Note that you will need to explore Argo's features a bit. In particular,
use the Inspector
Panel at lower left to examine
the sequences of features that you select by clicking on them, and the scores
associated with them. To identify some features you may like to resubmit
part of your BAC (you can use File/Export Sequence... to specify the coordinates) to GeneID and this time collect more detailed output.

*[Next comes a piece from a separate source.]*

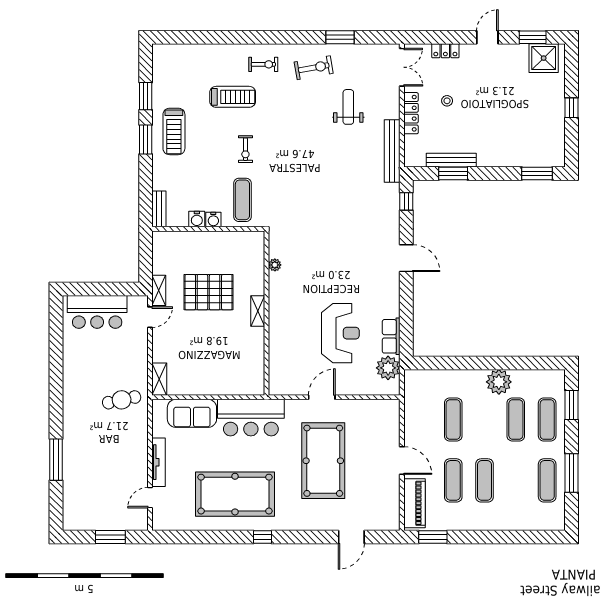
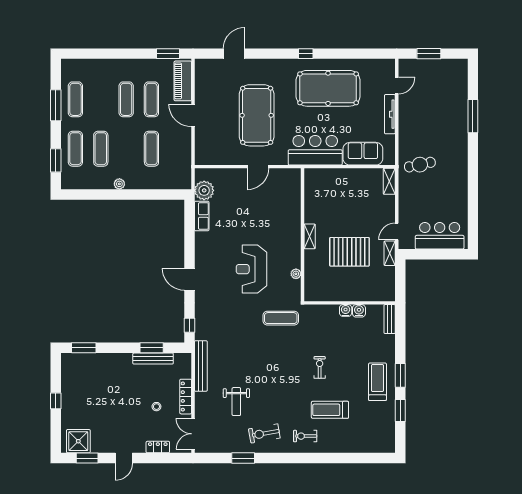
exercise mat: (242, 200) -> (281, 318), moved, turned 90
reception desk: (340, 333) -> (251, 269), moved
plant: (499, 382) -> (119, 184), width x0.53, depth x0.53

- Submit your gene sequence to NCBI
BLAST. Under Database, choose
est_others. In the Options section below, you'll see the
first entry Limit by Entrez query...or select
from.... For the second box, select Arthropoda since we would like to limit
the search to other insects (if you're investigating a sorghum sequence, select Viridiplantae, and you might even wish to limit the search to individual species such as Zea mays). In the Format
section below that, uncheck Graphical Overview
and select Plain text format instead
of HTML.
- Now run the search, copy the output, trim as necessary as in step
4, save as text with suffix .bn.out,
and load into Argo. You'll be asked
to describe any evidence you find for conservation of your gene's structure
among arthropods. If you encounter the results of prior gene prediction
for your sequence (very
likely found in GenBank), you're welcome to cite it, but you may not use
it as evidence for your own predictions!